If you don’t love every vegetable out there, this guy might change your mind. Junji Koyama has figured out how to take a carrot, a potato, or a head of broccoli, and turn it into a musical instrument. In this video he takes a drill, like you’d use on wood, and drills right into a carrot to make a tube. Then he cuts a notch for the air to come through, and drills tiny holes to play notes. When he blows into it, wow, it’s a carrot flute! Junji also did this with other veggies, played Happy Birthday on each of them, and then ran the videos all at the same time; it sounds pretty amazing — and shows that we SHOULD play with our food.

*Wee ones: *In “Happy Birthday” Junji plays a carrot, broccoli, potato, and Japanese radish. How many veggies does he play?

*Little kids: *If Junji plays on his carrot the notes C, E, G, then back to C to repeat, what’s the 7th note he plays? *Bonus:* What number note is the 3rd G?

*Big kids:* If 6 musicians each want 4 of his musical veggies, how many veggies does he have to carve? *Bonus:* If the musicians eat 1/3 of their veggies before ever playing them, how many veggies are left to play?

*The sky’s the limit:* If Junji buys a total of 48 veggies, and there are 4 more broccoli stems than potatoes and 4 more carrots than broccoli stems, how many of each instrument will he have?

Answers:

*Wee ones:* 4 veggies.

*Little kids:* C. *Bonus:* The 9th, since it’s the end of the 3rd set of 3.

*Big kids:* 24 veggies. *Bonus:* 16 vegetables, since they ate 8.

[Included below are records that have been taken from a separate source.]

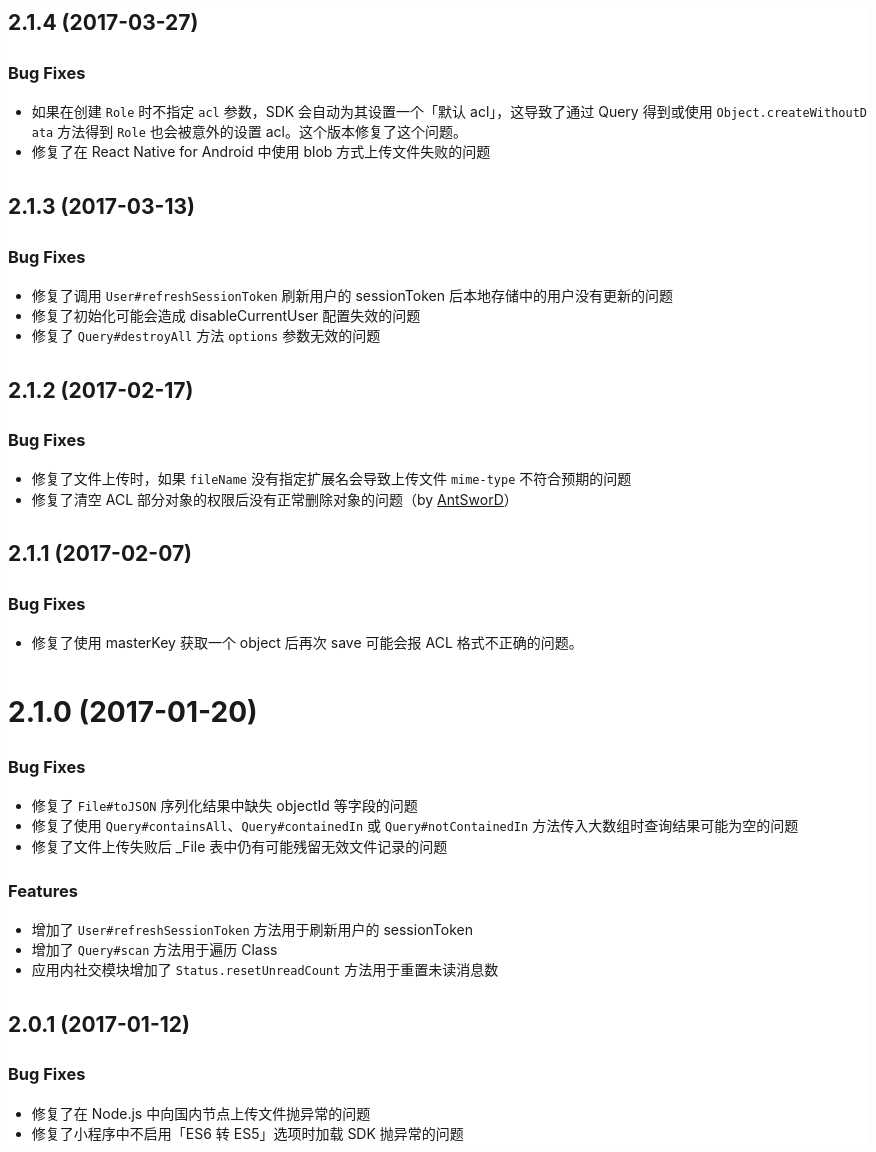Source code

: ## 2.1.4 (2017-03-27)

### Bug Fixes

- 如果在创建 `Role` 时不指定 `acl` 参数，SDK 会自动为其设置一个「默认 acl」，这导致了通过 Query 得到或使用 `Object.createWithoutData` 方法得到 `Role` 也会被意外的设置 acl。这个版本修复了这个问题。
- 修复了在 React Native for Android 中使用 blob 方式上传文件失败的问题

## 2.1.3 (2017-03-13)

### Bug Fixes

- 修复了调用 `User#refreshSessionToken` 刷新用户的 sessionToken 后本地存储中的用户没有更新的问题
- 修复了初始化可能会造成 disableCurrentUser 配置失效的问题
- 修复了 `Query#destroyAll` 方法 `options` 参数无效的问题

## 2.1.2 (2017-02-17)

### Bug Fixes

- 修复了文件上传时，如果 `fileName` 没有指定扩展名会导致上传文件 `mime-type` 不符合预期的问题
- 修复了清空 ACL 部分对象的权限后没有正常删除对象的问题（by [AntSworD](https://github.com/AntSworD)）

## 2.1.1 (2017-02-07)

### Bug Fixes

- 修复了使用 masterKey 获取一个 object 后再次 save 可能会报 ACL 格式不正确的问题。

# 2.1.0 (2017-01-20)

### Bug Fixes

- 修复了 `File#toJSON` 序列化结果中缺失 objectId 等字段的问题
- 修复了使用 `Query#containsAll`、`Query#containedIn` 或 `Query#notContainedIn` 方法传入大数组时查询结果可能为空的问题
- 修复了文件上传失败后 \_File 表中仍有可能残留无效文件记录的问题

### Features

- 增加了 `User#refreshSessionToken` 方法用于刷新用户的 sessionToken
- 增加了 `Query#scan` 方法用于遍历 Class
- 应用内社交模块增加了 `Status.resetUnreadCount` 方法用于重置未读消息数

## 2.0.1 (2017-01-12)

### Bug Fixes

- 修复了在 Node.js 中向国内节点上传文件抛异常的问题
- 修复了小程序中不启用「ES6 转 ES5」选项时加载 SDK 抛异常的问题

*The sky’s the limit:* 12 potatoes, 16 broccoli and 20 carrots. The mental-math shortcut is that if there are 4 *fewer* potatoes than broccoli and 4 *more* carrots than broccoli, that’s the same total as equal numbers of all 3 veggies, which would be 16 of each. That gives us 16 broccoli as before. plus 4 fewer potatoes (12 total) and 4 more carrots (20 total).